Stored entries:
[Start of Attachment]
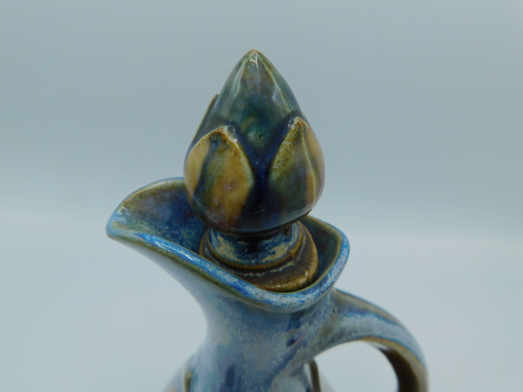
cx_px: 262
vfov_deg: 58.9
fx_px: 347
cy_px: 196
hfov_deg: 73.9
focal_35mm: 23
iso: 125
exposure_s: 1/640
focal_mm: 4
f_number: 3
[End of Attachment]
YOUR GOAL
Retype each entry above character for character; pictures stay out.

PROBLEM SOLUTION
cx_px: 262
vfov_deg: 58.9
fx_px: 347
cy_px: 196
hfov_deg: 73.9
focal_35mm: 23
iso: 125
exposure_s: 1/640
focal_mm: 4
f_number: 3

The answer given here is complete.